Trump expressed that the purpose of the rally, was to "be among my [Trump's] friends and among the people" and to speak to the nation in a straightforward manner, without having to use news outlets as a medium.
But there's a problem with this statement: Trump and his administration tout false stories without citing sources. The "Sweden incident" is just one example. He continued to explain why he believes the travel ban, if the 9th Circuit Court had not blocked it, would have kept Americans safer.
You can read the entire transcript of his Florida rally speech here.

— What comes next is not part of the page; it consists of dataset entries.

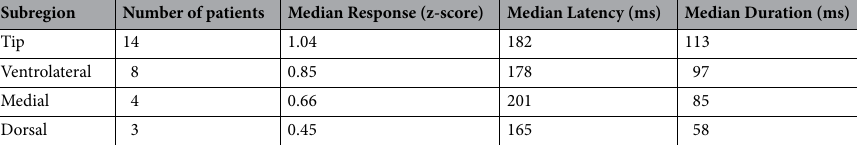
Table 1. Median (across patients) response properties of four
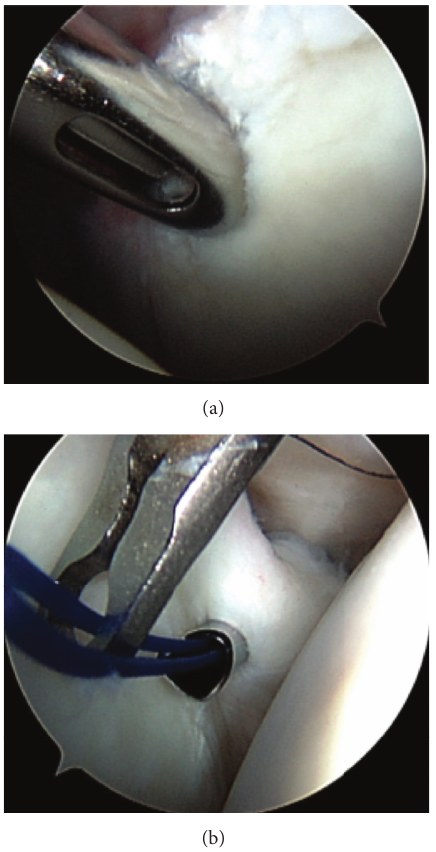
Figure 1: Arthroscopic figures demonstrating surgical technique of SLAP repair: (a) a hooded arthroscopic burr is used to debride the superior glenoid to bleeding cancellous bone to facilitate labral healing; (b) passage of no. 1 PDS suture posterior to the biceps tendon and underneath the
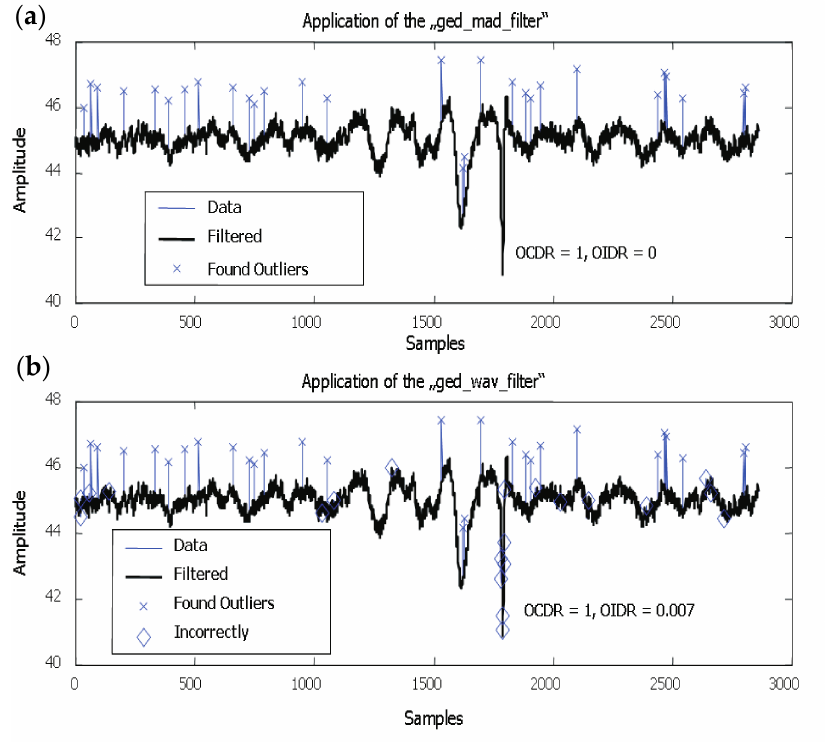
Figure 8. Comparison between ( a ) the presented algorithm in [10] and ( b ) that wavelet based on [5] proposed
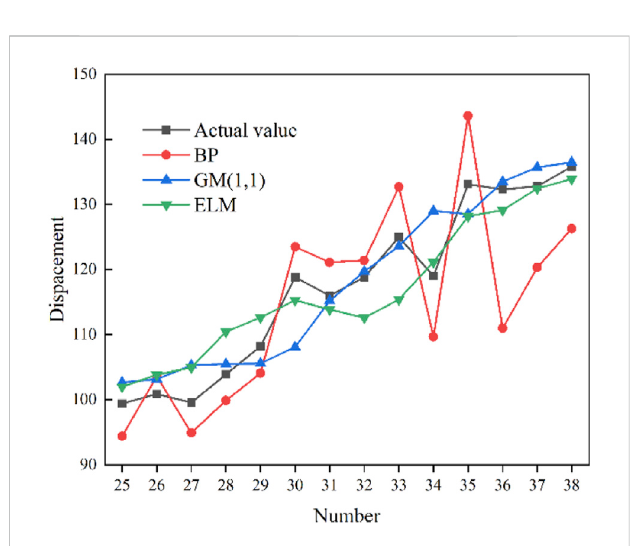
FIGURE 4 Comparison of single model prediction results.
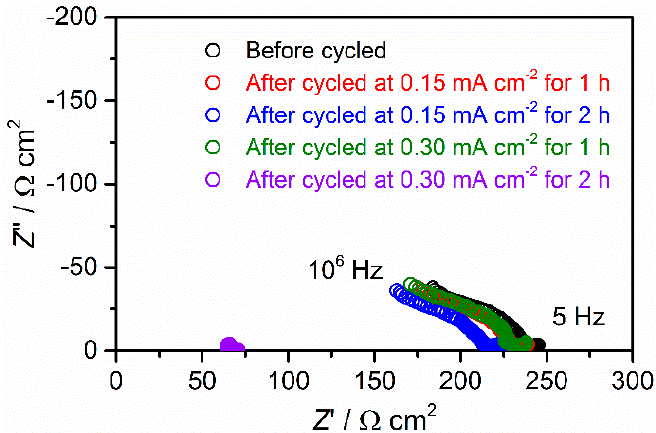
Figure 9. A/C impedance measured at 27 °C for Li/LLZT/Li cell before and after galvanostatic cycling with different conditions described in the caption of Figure 8.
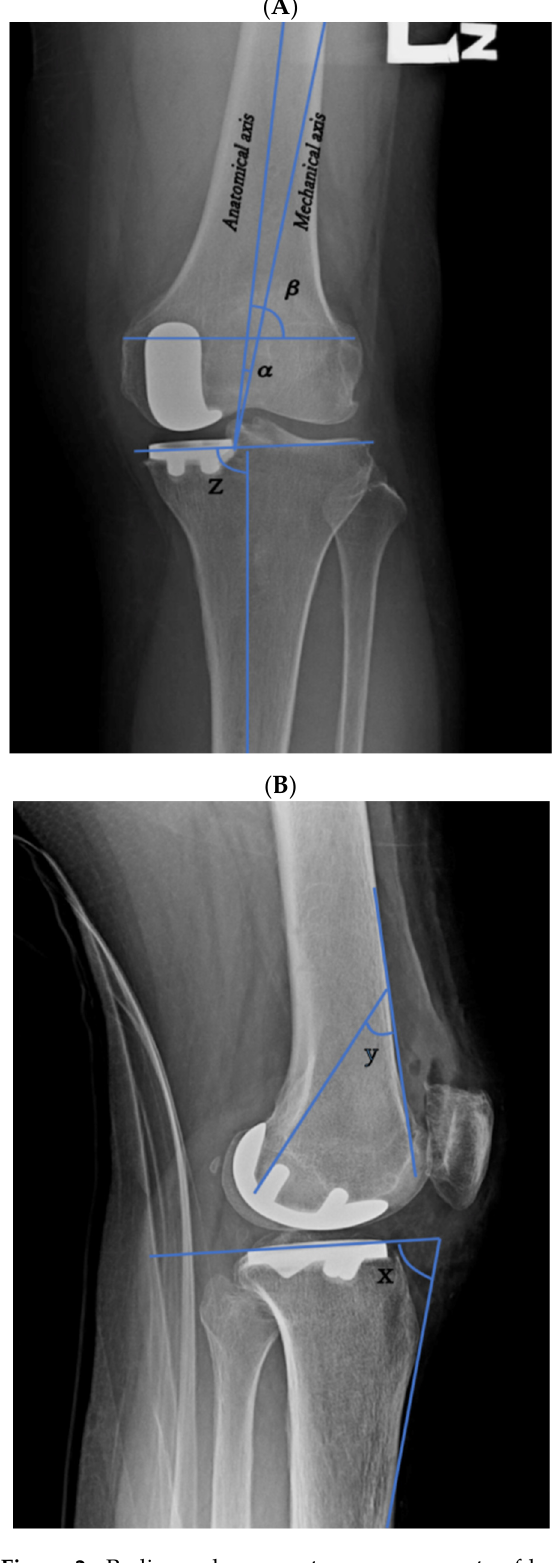
Figure 2. Radiograph parameter measurements of bone alignment and component positioning. ( A ) Anteroposterior view of the left knee indicating the measurement of anatomical axis angle α , femoral condyle angle β , and tibial axis angle z. ( B ) Lateral radiograph of the left knee indicating the measurement of femoral component angle y and tibial slope (90°— x ).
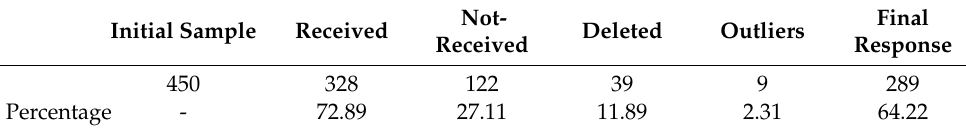
Table 1. Data cleaning stats.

After his Sweden remarks came under fire for being both vague and inarguably false, Trump posted an explanation on Twitter.
My statement as to what's happening in Sweden was in reference to a story that was broadcast on @FoxNews concerning immigrants & Sweden.— Donald J. Trump (@realDonaldTrump) February 19, 2017
White House spokeswoman, Sarah Huckabee Sanders claimed Trump wasn't referencing one single occurrence. Instead, she said on Sunday, that he was referring to general incidents of violence in Sweden. Still, Trump's tweet doesn't answer many questions. What was the Fox News story "concerning immigrants and Sweden"? Was it reliable enough to broadcast to the entire nation from a podium?
On Friday evening, Fox News' Tucker Carlson interviewed filmmaker Ami Horowitz, who is making a documentary that attempts to connect the influx of refugees with higher incidents of violence in Sweden. During his interview with Carlson, Horowitz correlated the two occurrences without presenting any data that could remotely justify causation. Doing little to support his suspicion, he added that it's "confounding" that "the majority of the population in Sweden still wants to have an open door policy." He went on to allege that the government of Sweden is trying to "cover up" the supposed role of migrants in these crimes.
Deputy director of the Swedish Institute, Henrik Selin, told The New York Times that negative reporting on Sweden's refugee policy is oftentimes not based in facts.
"Swedish authorities have nothing to gain from hiding the truth," he claimed. "We are quite keen to ensure that the debate and the story about our country is fact-based and nuanced."
Needless to, relying on Horowitz' subjectivity as fact is not a promising strategy — especially coming from the President of the United States.